Long browse entries cause index row size error
Affects | Status | Importance | Assigned to | Milestone | |
---|---|---|---|---|---|
Evergreen |
New
|
Undecided
|
Chris Sharp |
Bug Description
EG 2.12
PG 9.4
When trying to ingest a record with an extremely long title, the following error occurs:
DBD::Pg::st execute failed: ERROR: index row size 3000 exceeds maximum 2712 for index "browse_
HINT: Values larger than 1/3 of a buffer page cannot be indexed.
Consider a function index of an MD5 hash of the value, or use full text indexing.
CONTEXT: SQL statement "INSERT INTO metabib.
PL/pgSQL function metabib.
SQL statement "SELECT metabib.
PL/pgSQL function biblio.
browse_
Perhaps a simple truncation of the data before indexing would be sufficient. It has the same incompleteness problem as using MD5, but at least we know we are punishing the outliers, not entries based on random chance. Even with truncation, it seems extremely unlikely for a title to have its *first* uniqueness from the set more than 2,000 characters in (if that is what the 'size' here amounts to).
tags: | added: database |
Changed in evergreen: | |
assignee: | nobody → Chris Sharp (chrissharp123) |
This isn't the first time we've run into this sort of issue. For another example, see: mfr. We truncate there (transparently, through a view and query rewriting), FWIW.

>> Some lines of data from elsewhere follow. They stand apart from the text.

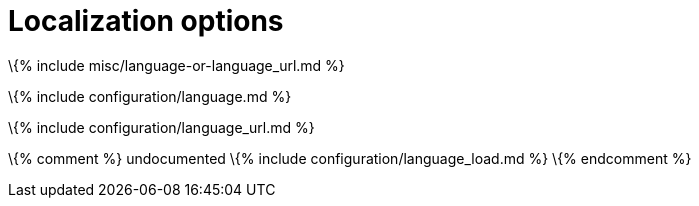 = Localization options

:description_short: Localize TinyMCE for your language, including directionality. :description: These settings configure TinyMCE's language capabilities, including right-to-left support and language Localization.

\{% include misc/language-or-language_url.md %}

\{% include configuration/language.md %}

\{% include configuration/language_url.md %}

\{% comment %} undocumented \{% include configuration/language_load.md %} \{% endcomment %}

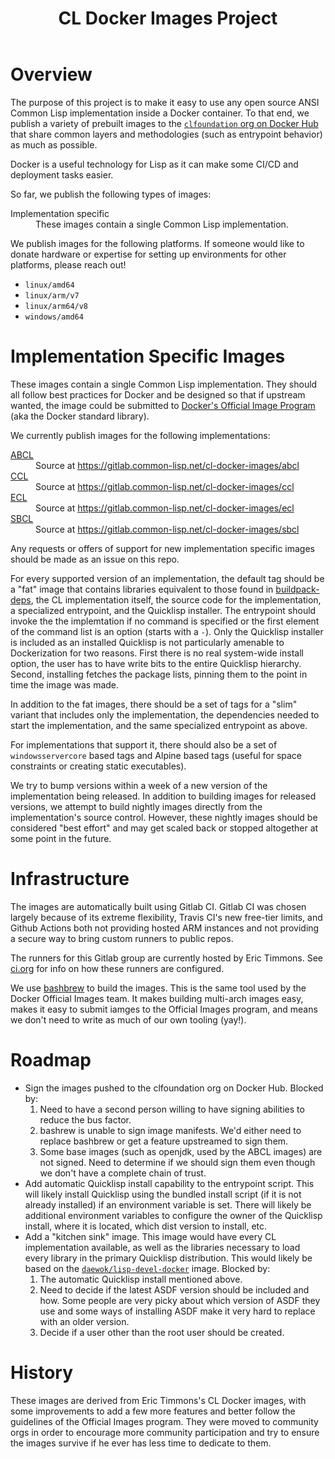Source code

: #+TITLE: CL Docker Images Project

* Overview

  The purpose of this project is to make it easy to use any open source ANSI
  Common Lisp implementation inside a Docker container. To that end, we publish
  a variety of prebuilt images to the [[https://hub.docker.com/u/clfoundation][=clfoundation= org on Docker Hub]] that
  share common layers and methodologies (such as entrypoint behavior) as much
  as possible.

  Docker is a useful technology for Lisp as it can make some CI/CD and
  deployment tasks easier.

  So far, we publish the following types of images:

  + Implementation specific :: These images contain a single Common Lisp
    implementation.

  We publish images for the following platforms. If someone would like to
  donate hardware or expertise for setting up environments for other platforms,
  please reach out!

  + =linux/amd64=
  + =linux/arm/v7=
  + =linux/arm64/v8=
  + =windows/amd64=

* Implementation Specific Images

  These images contain a single Common Lisp implementation. They should all
  follow best practices for Docker and be designed so that if upstream wanted,
  the image could be submitted to [[https://github.com/docker-library/official-images][Docker's Official Image Program]] (aka the
  Docker standard library).

  We currently publish images for the following implementations:

  + [[https://hub.docker.com/r/clfoundation/abcl][ABCL]] :: Source at [[https://gitlab.common-lisp.net/cl-docker-images/abcl]]
  + [[https://hub.docker.com/r/clfoundation/ccl][CCL]] :: Source at [[https://gitlab.common-lisp.net/cl-docker-images/ccl]]
  + [[https://hub.docker.com/r/clfoundation/ecl][ECL]] :: Source at [[https://gitlab.common-lisp.net/cl-docker-images/ecl]]
  + [[https://hub.docker.com/r/clfoundation/sbcl][SBCL]] :: Source at [[https://gitlab.common-lisp.net/cl-docker-images/sbcl]]

  Any requests or offers of support for new implementation specific images
  should be made as an issue on this repo.

  For every supported version of an implementation, the default tag should be a
  "fat" image that contains libraries equivalent to those found in
  [[https://hub.docker.com/_/buildpack-deps][buildpack-deps]], the CL implementation itself, the source code for the
  implementation, a specialized entrypoint, and the Quicklisp installer. The
  entrypoint should invoke the the implemtation if no command is specified or
  the first element of the command list is an option (starts with a =-=). Only
  the Quicklisp installer is included as an installed Quicklisp is not
  particularly amenable to Dockerization for two reasons. First there is no
  real system-wide install option, the user has to have write bits to the
  entire Quicklisp hierarchy. Second, installing fetches the package lists,
  pinning them to the point in time the image was made.

  In addition to the fat images, there should be a set of tags for a "slim"
  variant that includes only the implementation, the dependencies needed to
  start the implementation, and the same specialized entrypoint as above.

  For implementations that support it, there should also be a set of
  =windowsservercore= based tags and Alpine based tags (useful for space
  constraints or creating static executables).

  We try to bump versions within a week of a new version of the implementation
  being released. In addition to building images for released versions, we
  attempt to build nightly images directly from the implementation's source
  control. However, these nightly images should be considered "best effort" and
  may get scaled back or stopped altogether at some point in the future.

* Infrastructure

  The images are automatically built using Gitlab CI. Gitlab CI was chosen
  largely because of its extreme flexibility, Travis CI's new free-tier limits,
  and Github Actions both not providing hosted ARM instances and not providing
  a secure way to bring custom runners to public repos.

  The runners for this Gitlab group are currently hosted by Eric Timmons. See
  [[file:ci.org][ci.org]] for info on how these runners are configured.

  We use [[https://github.com/docker-library/bashbrew][bashbrew]] to build the images. This is the same tool used by the Docker
  Official Images team. It makes building multi-arch images easy, makes it easy
  to submit iamges to the Official Images program, and means we don't need to
  write as much of our own tooling (yay!).

* Roadmap

  + Sign the images pushed to the clfoundation org on Docker Hub. Blocked by:
    1. Need to have a second person willing to have signing abilities to reduce
       the bus factor.
    2. bashrew is unable to sign image manifests. We'd either need to replace
       bashbrew or get a feature upstreamed to sign them.
    3. Some base images (such as openjdk, used by the ABCL images) are not
       signed. Need to determine if we should sign them even though we don't
       have a complete chain of trust.
  + Add automatic Quicklisp install capability to the entrypoint script. This
    will likely install Quicklisp using the bundled install script (if it is
    not already installed) if an environment variable is set. There will likely
    be additional environment variables to configure the owner of the Quicklisp
    install, where it is located, which dist version to install, etc.
  + Add a "kitchen sink" image. This image would have every CL implementation
    available, as well as the libraries necessary to load every library in the
    primary Quicklisp distribution. This would likely be based on the
    [[https://github.com/daewok/lisp-devel-docker/][=daewok/lisp-devel-docker=]] image. Blocked by:
    1. The automatic Quicklisp install mentioned above.
    2. Need to decide if the latest ASDF version should be included and
       how. Some people are very picky about which version of ASDF they use and
       some ways of installing ASDF make it very hard to replace with an older
       version.
    3. Decide if a user other than the root user should be created.

* History

  These images are derived from Eric Timmons's CL Docker images, with some
  improvements to add a few more features and better follow the guidelines of
  the Official Images program. They were moved to community orgs in order to
  encourage more community participation and try to ensure the images survive
  if he ever has less time to dedicate to them.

The reason we have a unique index over (sort_value, value) rather than just (value) or (sort_value) alone is because of non-filing prefixes. Two strings may have different value, er, values, but if they come from fields that allows and use non-filing characters, they may have colliding sort_value values. And, likewise, you may have to identical value values but one defines a non-filing character count and so should sort differently. So, both the raw value and the sort_value must be considered together when defining "unique".
Moving to a calculated value (MD5, SHA1, etc) would be non-good, since the index is used for searching and sorting the data.
Truncation seems reasonable, and, IMO, favoring truncation of the value column is probably preferable up to some minimum length. For instance, perhaps we truncate the sort_value column to no shorter than 2000, and give the balance of the ~2700 bytes to the value column. That allows the non-filing part of the value column to continue acting as a tie breaker, which is how things work today.
Thoughts?